Archive photos of the original James St underground station show, in BR days at least, the brick roof was white washed and vestiges of that colouring can still be glimpsed. The big cavernous tunnel had to accommodate the smoke and steam of the original steam worked Mersey Railway which opened in 1886.
Now it is the turn of Liverpool Lime Street Low Level to be closed from 21 April through to 21 August, making access to Lime St Mainline that bit more tricky. Whilst a bus service has been put on from Moorfields to connect with Lime Street, streetwise users will no doubt find that the short walk from Central across to Lime Street is easier, providing one doesn't have baggage.
The new footbridge at Whitchurch station (Crewe - Shrewsbury line) seen on 5 May in a picture by David Peacock. at the end of the canopy canopy you can see part of the old bridge sticking out where it has been cut off. The bridge is a like-for-like replacement, and does not included any lifts or ramps, although it has been said that these could be fitted at at a later date if funds become available.

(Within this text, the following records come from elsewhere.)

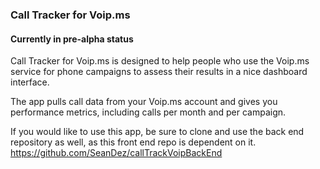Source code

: ### Call Tracker for Voip.ms

#### Currently in pre-alpha status

Call Tracker for Voip.ms is designed to help people who use the Voip.ms service for phone campaigns to assess their results in a nice dashboard interface.

The app pulls call data from your Voip.ms account and gives you performance metrics, including calls per month and per campaign.

If you would like to use this app, be sure to clone and use the back end repository as well, as this front end repo is dependent on it. https://github.com/SeanDez/callTrackVoipBackEnd


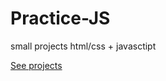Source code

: # Practice-JS
small projects html/css + javasctipt

[See projects](https://mzkex.github.io/Practice-JS/)
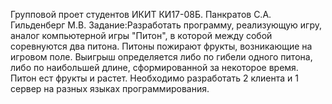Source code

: Групповой проет студентов ИКИТ КИ17-08Б.
Панкратов С.А.
Гильденберг М.В.
Задание:Разработать программу, реализующую игру, аналог компьютерной игры "Питон", в которой между собой соревнуются два питона. Питоны пожирают фрукты, возникающие на игровом поле. Выигрыш определяется либо по гибели одного питона, либо по наибольшей длине, сформированной за некоторое время. Питон ест фрукты и растет. Необходимо разработать 2 клиента и 1 сервер на разных языках программирования.
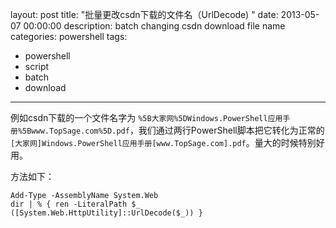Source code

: layout: post
title: "批量更改csdn下载的文件名（UrlDecode) "
date: 2013-05-07 00:00:00
description: batch changing csdn download file name
categories: powershell
tags:
- powershell
- script
- batch
- download
---
例如csdn下载的一个文件名字为 `%5B大家网%5DWindows.PowerShell应用手册%5Bwww.TopSage.com%5D.pdf`，我们通过两行PowerShell脚本把它转化为正常的 `[大家网]Windows.PowerShell应用手册[www.TopSage.com].pdf`。量大的时候特别好用。

<!--more-->
方法如下：

	Add-Type -AssemblyName System.Web
	dir | % { ren -LiteralPath $_ ([System.Web.HttpUtility]::UrlDecode($_)) }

Whitchurch station was more important in the past: it was here that trains from the north to the Cambrian Coast were handed over to the Cambrian Railways company to run direct to Oswestry and on to Welshpool; that line was closed in 1965 and passengers now have to travel via Shrewsbury. There was also a branch, opened the 1870s and closed in 1957, from Whitchurch to Waverton on the Crewe - Chester line.
Where trains used to go - pictures by John Hobbs
Former GWR 0-6-0PT 4683 stands at New Brighton, with the 17:56 New Brighton to Wrexham (Central) on Bank Holiday Monday 30 August 1965. It is of course no longer possible to run direct to New Brighton from Bidston where services from the present Wrexham (Central) now terminate. These trains were made steam-hauled and retimed, in the jargon of the Special Traffic Notice of the time. Other services were strengthened DMUs so one 2-car DMU became a 4-car; there was consequently a shortage of stock and these loco hauled non-corridor trains made up for this.
4683 again, this time at the former and original Wrexham (Central) station with the 09:04 New Brighton to Wrexham (Central) on the same date. The original ecclesiastical-style station building - a modified "tin church" - can be seen to the right. The line no longer reacehs this point, as it was shortened in the 1990s to make way for the shopping centre, which incorporates the present Central station.
The former Birmingham (Snow Hill); now reincarnated but no longer accessible for trains from the Chester to Shrewbury line due to wilful destruction at the time of the West Coast Electrification. Here 2-6-2 tank 4178 brings in empty stock while 7827 (formerly Lydham Manor) rests after bringing in the 09:10 Barmouth to Snow Hill. This scene is from 21 August 1965.
"Hall" Class 4-6-0 6956 Mottram Hall stands at Wolverhampton (Low Level), another casualty of the West Coast Electrification scheme, with an unidentified holiday train from the South on 7 August 1965.